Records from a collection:

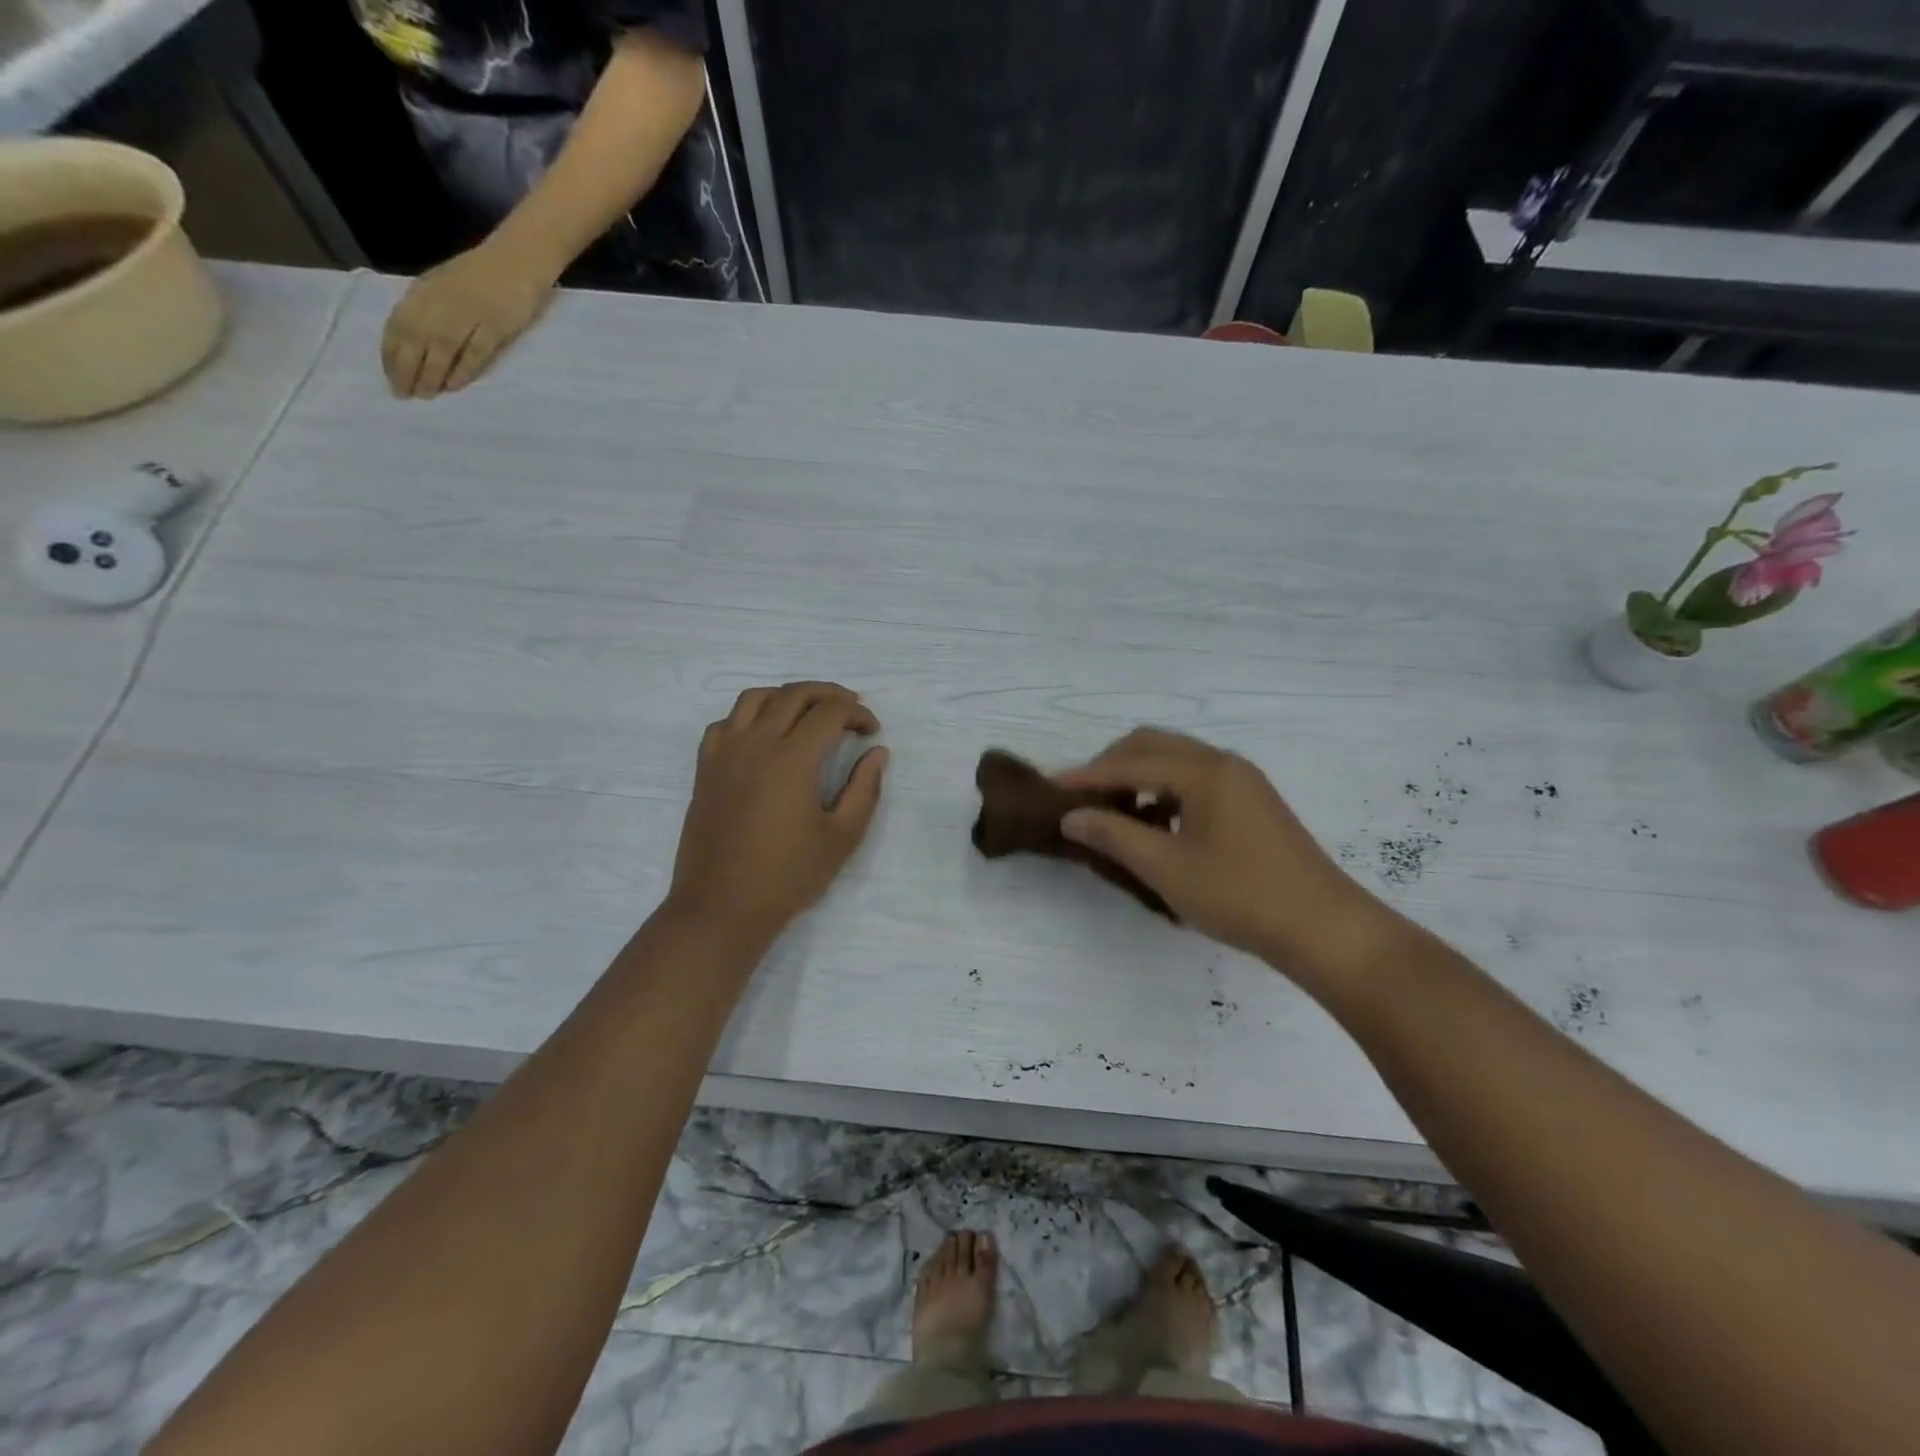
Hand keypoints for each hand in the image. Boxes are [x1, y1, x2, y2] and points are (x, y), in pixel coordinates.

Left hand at [381, 237, 558, 398]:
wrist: (517, 259)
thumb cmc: (481, 273)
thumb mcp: (444, 284)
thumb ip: (429, 307)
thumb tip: (413, 339)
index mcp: (425, 292)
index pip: (399, 325)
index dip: (392, 352)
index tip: (390, 377)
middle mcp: (441, 303)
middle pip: (416, 339)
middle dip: (407, 368)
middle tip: (404, 394)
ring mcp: (470, 315)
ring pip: (443, 348)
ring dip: (431, 373)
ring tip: (426, 395)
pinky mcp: (496, 326)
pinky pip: (476, 351)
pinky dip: (463, 369)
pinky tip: (455, 385)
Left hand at [665, 682, 888, 944]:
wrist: (722, 906)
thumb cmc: (788, 876)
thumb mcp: (842, 837)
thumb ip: (864, 789)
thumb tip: (878, 753)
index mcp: (793, 759)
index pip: (830, 713)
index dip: (857, 714)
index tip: (872, 731)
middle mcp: (756, 744)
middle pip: (794, 694)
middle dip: (828, 694)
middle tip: (851, 709)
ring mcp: (725, 753)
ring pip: (755, 698)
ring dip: (788, 695)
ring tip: (808, 712)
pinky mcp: (706, 769)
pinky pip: (726, 722)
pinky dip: (750, 715)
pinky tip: (764, 734)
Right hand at [1056, 728, 1393, 980]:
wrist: (1323, 928)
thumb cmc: (1239, 895)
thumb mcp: (1166, 867)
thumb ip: (1114, 835)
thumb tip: (1072, 816)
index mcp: (1203, 771)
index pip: (1131, 762)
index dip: (1088, 776)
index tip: (1052, 789)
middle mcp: (1223, 763)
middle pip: (1154, 746)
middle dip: (1112, 765)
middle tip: (1082, 797)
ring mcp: (1243, 781)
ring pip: (1176, 762)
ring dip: (1139, 776)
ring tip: (1114, 812)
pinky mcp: (1253, 803)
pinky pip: (1196, 780)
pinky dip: (1165, 792)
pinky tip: (1155, 825)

■ **The task**
Filter the preceding entries down to the lines with "ring".

■ **Finished task**
ring mcp: (470, 315)
ring pip: (443, 348)
ring dip: (431, 373)
ring tip: (426, 395)
ring mcp: (725, 753)
ring pip: (755, 698)
ring dip: (788, 695)
ring tip: (808, 712)
ring mcp: (1243, 781)
ring pip: (1176, 762)
ring dip: (1139, 776)
ring tip: (1114, 812)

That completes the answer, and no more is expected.